Juan llamó otra vez pero nadie atendió. Se miraron entre ellos. Luego resolvieron buscar algo para pasar la noche. Cuando iban para la veterinaria, habían visto unos carteles donde decía Alojamiento. Se dirigieron hasta ahí.

Se instalaron en una hostería que aceptaba mascotas. Cuando fueron a bajar el perro, notaron que ya se había parado sobre sus cuatro patas. Juan se sacó el cinturón e improvisó una correa. Rengueando, el perro iba junto a ellos y sus bolsos.
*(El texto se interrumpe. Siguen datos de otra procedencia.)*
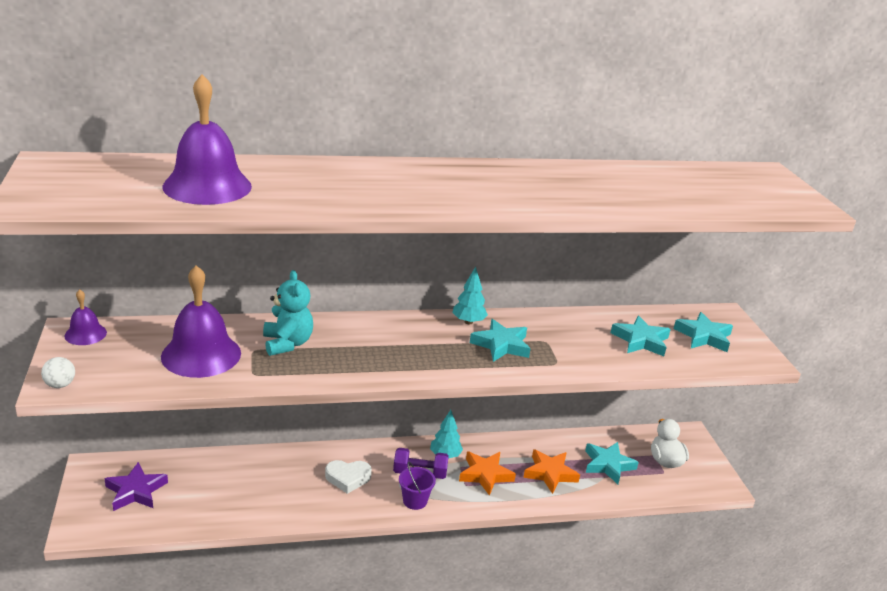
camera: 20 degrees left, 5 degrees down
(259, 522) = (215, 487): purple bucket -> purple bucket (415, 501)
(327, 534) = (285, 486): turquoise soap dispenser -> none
En la puerta del cuarto, Mariana le sacó la chapita del collar y la tiró entre los yuyos.

Comieron ahí mismo y le pidieron al dueño de la hostería algo para el perro. Les trajo un rejunte de carne asada que el perro devoró.

Por la noche, cuando dormían, Juan notó que el perro se había subido a la cama y le lamió la mano con suavidad.

A la mañana siguiente se levantaron temprano, guardaron los bolsos en el baúl y salieron a la ruta hacia Tandil.

El perro iba con ellos sentado en el asiento de atrás. Con las orejas paradas, miraba hacia adelante a través del parabrisas.